*** Fragmento proporcionado

Juego de Tronos es una teleserie épica y coral. Es un mito fundacional de nuestra oscura posmodernidad. Es un cruce entre Pulp Fiction y El Señor de los Anillos. Una caterva de supuestos reyes que pugnan por conseguir el Trono de hierro y que se abren paso desde sus respectivas tierras para cernirse sobre el usurpador y entrar victoriosos en Desembarco del Rey, la ciudad-eje sobre la que pivotan las tramas que se multiplican, sobre todo entrada la segunda temporada.

Viendo esta teleserie nos adentramos en un mundo antiguo, de geografía variable que oscila entre el prado británico, los áridos desiertos y las montañas nevadas. Es un espacio dilatado, amplio, de apariencia medieval, meridianamente estamental, con su capital, bañada por el mar y el fasto, la lujuria, la asesina intriga palaciega, reinas infieles dispuestas a todo por el trono de su hijo fruto de la endogamia, enanos heráldicos y procaces, consejeros proxenetas, eunucos maquiavélicos, maestros en venenos y drogas, más el cotidiano puterío, con su condimento constante de barbarie, pagano, politeísta, con dioses antiguos y nuevos por doquier, con sus esclavos, entre continuas conquistas, pillajes y violaciones, con su más allá del mar, donde los escenarios se transforman en los de Las mil y una noches, con su más allá del Muro, que contiene la irrupción de lo incivilizado, gélido, ártico, inhumano, guardado por la juramentada y célibe Guardia de la Noche, que vigila y patrulla ese inhóspito afuera, ese norte liminar e indomeñable, donde suceden cosas inexplicables y habitan los temibles salvajes, quizás los únicos verdaderamente libres, y los caminantes blancos…

Con Juego de Tronos se vuelve a un tiempo mítico en que la magia existía, en que se fabricaban cantidades industriales de fuego Valirio artesanalmente, en que los dragones se habían extinguido pero su especie palpitaba todavía en algunos huevos a la espera de ser incubados por su madre, en que la violencia no era nada sutil y se ejercía sin mesura como un férreo manto que cayese ineludiblemente sobre todos y cada uno de los días, en que los interdictos y tabúes de la civilización en ciernes todavía no habían sido interiorizados ni por la plebe ni por algunos aristócratas, que dejaban llevar por la dionisíaca hibris y practicaban el incesto con desmesura, un mundo en que era posible encontrarse a un muerto viviente en mitad de la nieve, multitud de cabezas clavadas en picas con inexpresiva mirada, batallas bañadas por una mugre hecha de barro, sangre y redaños, de miembros amputados por adorables damas que se ponen a ejercer de enfermeras y a jugar a los médicos, etc.

******
*** Datos para analizar

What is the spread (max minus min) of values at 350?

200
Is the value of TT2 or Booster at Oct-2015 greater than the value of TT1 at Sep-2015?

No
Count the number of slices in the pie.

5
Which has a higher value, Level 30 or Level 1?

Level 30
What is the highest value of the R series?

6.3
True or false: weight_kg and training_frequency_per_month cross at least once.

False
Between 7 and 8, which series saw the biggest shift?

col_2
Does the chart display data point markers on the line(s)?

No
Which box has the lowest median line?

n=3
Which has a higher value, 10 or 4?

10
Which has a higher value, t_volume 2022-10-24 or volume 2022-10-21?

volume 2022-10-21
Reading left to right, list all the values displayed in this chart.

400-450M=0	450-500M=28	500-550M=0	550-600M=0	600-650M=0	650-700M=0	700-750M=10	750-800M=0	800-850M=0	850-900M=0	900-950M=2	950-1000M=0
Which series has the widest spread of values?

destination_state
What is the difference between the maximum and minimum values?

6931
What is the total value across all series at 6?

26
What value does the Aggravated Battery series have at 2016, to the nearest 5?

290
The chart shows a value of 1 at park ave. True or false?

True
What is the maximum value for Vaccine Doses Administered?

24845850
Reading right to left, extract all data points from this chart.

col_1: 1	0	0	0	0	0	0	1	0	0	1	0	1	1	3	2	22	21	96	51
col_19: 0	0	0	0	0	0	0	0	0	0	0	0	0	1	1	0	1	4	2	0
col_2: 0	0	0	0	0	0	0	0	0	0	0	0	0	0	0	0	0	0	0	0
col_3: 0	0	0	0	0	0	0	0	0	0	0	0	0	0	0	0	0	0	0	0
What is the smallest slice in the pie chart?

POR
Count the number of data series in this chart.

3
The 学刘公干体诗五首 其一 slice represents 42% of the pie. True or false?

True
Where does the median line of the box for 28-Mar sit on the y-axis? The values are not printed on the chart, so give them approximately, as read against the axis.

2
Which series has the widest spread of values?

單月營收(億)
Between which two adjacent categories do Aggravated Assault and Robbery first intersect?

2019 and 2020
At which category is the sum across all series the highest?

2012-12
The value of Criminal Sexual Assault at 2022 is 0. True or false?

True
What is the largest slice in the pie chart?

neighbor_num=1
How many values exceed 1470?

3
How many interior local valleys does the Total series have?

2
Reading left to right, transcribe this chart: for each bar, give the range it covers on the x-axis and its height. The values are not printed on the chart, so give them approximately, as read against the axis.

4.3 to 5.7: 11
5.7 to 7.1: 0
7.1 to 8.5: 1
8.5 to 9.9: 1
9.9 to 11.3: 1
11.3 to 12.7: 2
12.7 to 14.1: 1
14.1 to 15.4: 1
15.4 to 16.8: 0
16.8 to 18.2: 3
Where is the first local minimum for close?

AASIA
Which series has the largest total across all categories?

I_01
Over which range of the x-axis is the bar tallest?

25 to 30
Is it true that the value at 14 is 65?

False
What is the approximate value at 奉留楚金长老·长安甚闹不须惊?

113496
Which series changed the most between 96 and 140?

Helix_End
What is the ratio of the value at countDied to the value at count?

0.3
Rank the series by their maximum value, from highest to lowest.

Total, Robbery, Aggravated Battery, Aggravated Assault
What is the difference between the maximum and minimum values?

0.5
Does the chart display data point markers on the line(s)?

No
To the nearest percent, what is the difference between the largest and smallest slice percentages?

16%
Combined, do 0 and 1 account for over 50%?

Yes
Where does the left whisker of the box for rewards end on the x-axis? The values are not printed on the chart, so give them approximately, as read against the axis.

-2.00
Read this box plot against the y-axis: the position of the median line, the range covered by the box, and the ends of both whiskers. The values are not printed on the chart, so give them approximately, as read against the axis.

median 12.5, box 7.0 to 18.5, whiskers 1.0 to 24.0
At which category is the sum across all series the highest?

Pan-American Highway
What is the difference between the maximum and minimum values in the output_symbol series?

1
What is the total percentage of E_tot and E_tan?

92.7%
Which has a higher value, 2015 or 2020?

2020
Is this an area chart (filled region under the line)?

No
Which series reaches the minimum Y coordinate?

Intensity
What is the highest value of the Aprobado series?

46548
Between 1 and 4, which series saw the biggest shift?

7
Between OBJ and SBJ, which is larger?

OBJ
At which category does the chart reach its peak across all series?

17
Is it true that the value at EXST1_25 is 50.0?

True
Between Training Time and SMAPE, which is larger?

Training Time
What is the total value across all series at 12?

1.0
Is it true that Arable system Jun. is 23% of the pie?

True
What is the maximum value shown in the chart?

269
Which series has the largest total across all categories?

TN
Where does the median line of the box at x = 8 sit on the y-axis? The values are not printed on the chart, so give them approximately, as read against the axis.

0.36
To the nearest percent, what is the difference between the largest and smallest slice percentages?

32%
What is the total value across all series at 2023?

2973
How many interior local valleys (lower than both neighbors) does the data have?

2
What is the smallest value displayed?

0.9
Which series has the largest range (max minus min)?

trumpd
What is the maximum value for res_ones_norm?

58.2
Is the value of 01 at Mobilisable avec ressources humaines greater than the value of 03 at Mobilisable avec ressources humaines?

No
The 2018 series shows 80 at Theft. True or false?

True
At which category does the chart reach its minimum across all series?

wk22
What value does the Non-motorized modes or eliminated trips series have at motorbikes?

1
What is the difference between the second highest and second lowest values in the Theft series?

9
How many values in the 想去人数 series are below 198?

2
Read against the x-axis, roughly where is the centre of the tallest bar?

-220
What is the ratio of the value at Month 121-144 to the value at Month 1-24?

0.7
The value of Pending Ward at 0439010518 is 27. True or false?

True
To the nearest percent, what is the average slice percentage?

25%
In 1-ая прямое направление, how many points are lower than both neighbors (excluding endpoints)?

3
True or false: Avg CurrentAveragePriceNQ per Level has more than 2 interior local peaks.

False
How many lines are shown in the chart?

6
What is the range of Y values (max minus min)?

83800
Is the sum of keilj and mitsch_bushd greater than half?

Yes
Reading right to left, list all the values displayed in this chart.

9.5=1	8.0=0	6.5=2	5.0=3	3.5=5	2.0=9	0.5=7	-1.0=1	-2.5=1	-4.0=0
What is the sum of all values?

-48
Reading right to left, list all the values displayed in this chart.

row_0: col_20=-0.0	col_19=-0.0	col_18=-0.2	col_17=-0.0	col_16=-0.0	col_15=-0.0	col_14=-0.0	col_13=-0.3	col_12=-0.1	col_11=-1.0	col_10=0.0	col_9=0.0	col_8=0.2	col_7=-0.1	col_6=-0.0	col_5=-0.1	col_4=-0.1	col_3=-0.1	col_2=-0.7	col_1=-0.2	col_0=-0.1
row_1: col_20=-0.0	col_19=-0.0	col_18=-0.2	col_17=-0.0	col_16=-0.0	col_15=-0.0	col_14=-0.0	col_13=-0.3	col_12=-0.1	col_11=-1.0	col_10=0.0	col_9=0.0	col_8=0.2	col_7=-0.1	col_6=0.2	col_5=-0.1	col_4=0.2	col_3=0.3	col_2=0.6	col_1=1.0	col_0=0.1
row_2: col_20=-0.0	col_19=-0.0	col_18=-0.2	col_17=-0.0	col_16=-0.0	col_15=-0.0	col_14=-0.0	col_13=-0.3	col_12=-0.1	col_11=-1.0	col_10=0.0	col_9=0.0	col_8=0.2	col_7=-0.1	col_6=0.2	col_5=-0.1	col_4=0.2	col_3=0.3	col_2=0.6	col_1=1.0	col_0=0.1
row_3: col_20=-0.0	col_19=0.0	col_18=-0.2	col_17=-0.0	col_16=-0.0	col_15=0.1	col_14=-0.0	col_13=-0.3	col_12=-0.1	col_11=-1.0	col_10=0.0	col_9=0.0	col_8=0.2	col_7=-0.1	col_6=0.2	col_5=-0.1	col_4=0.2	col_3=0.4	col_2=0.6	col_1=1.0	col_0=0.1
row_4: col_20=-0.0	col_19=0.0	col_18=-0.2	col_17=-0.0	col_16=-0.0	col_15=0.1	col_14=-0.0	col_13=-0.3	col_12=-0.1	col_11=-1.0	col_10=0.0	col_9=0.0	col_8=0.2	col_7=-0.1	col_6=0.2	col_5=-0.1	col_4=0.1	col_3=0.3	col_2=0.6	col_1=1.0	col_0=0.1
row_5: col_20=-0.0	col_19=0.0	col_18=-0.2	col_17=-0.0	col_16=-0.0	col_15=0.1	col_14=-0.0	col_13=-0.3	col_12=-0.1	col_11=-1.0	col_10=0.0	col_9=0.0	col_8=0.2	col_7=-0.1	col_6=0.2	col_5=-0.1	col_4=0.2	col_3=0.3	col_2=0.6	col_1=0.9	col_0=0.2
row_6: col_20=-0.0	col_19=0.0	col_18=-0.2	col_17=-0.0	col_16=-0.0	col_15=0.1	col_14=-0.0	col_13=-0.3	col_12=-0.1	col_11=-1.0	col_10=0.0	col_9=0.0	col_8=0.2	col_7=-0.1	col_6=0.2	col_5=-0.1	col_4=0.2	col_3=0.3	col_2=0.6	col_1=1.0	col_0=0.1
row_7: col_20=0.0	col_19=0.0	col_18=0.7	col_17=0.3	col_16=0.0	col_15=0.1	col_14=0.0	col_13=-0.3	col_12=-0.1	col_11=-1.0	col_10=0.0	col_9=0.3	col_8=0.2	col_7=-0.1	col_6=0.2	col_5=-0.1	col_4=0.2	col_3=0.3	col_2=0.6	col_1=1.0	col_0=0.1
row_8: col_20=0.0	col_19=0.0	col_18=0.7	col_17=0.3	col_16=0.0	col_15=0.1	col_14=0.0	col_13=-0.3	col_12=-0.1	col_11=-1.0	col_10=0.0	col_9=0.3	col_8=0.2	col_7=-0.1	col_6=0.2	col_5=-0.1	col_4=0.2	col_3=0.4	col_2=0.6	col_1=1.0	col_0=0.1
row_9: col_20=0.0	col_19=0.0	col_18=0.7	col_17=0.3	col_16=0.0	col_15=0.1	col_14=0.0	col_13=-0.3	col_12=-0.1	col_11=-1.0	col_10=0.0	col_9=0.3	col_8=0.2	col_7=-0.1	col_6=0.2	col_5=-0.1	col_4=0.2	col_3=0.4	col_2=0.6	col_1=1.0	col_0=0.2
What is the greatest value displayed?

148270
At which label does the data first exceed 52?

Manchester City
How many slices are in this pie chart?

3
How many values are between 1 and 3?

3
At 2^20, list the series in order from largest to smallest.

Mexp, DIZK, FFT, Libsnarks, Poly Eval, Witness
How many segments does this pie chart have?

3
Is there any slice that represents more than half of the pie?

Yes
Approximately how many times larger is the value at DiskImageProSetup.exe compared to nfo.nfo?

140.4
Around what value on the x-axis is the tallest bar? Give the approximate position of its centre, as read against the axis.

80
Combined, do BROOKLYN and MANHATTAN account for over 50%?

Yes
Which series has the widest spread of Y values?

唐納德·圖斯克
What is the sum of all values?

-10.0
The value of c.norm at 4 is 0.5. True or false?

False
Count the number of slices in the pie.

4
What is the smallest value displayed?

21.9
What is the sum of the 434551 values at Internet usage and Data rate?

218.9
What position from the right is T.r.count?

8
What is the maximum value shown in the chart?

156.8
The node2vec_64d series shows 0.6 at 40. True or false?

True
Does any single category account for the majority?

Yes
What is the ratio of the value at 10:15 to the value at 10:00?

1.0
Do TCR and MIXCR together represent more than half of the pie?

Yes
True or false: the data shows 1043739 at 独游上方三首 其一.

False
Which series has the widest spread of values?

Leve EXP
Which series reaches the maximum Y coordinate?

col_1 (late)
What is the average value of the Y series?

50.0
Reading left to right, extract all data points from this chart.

******

## Preguntas por responder
**1.** Según el fragmento sobre Juego de Tronos, ¿entre qué paisajes oscila la geografía de ese mundo antiguo? Enuméralos todos.
**2.** Prosigue, por favor, el fragmento sobre Juego de Tronos a partir de su última oración.

## Respuestas por número
**1.** El prado británico, los áridos desiertos y las montañas nevadas.

**2.**
La que vendrá será la tercera temporada. El éxito de las dos anteriores ha sido incontestable. Y los libros en los que está basada la saga son (o serán) siete. Es, por tanto, una serie de largo recorrido y que sigue creciendo hacia su cénit y amplitud narrativas, un producto de entretenimiento que te coge y no te suelta desde ese realismo sucio, tan propio de la estética posmoderna, donde lo humano se hace carne hasta el frecuente tráfico de los cuerpos desnudos y la usual decapitación o la más detallada y naturalista sección corporal. Es una serie barroca, sincrética, que incluye distintos géneros en uno: terror, epopeya, drama, intriga, super-producción, cine de época, soap-opera, apocalipsis, tragedia, leyenda, gore, todo mezclado en una marmita televisiva que echa humo constantemente, como el bullir de las audiencias.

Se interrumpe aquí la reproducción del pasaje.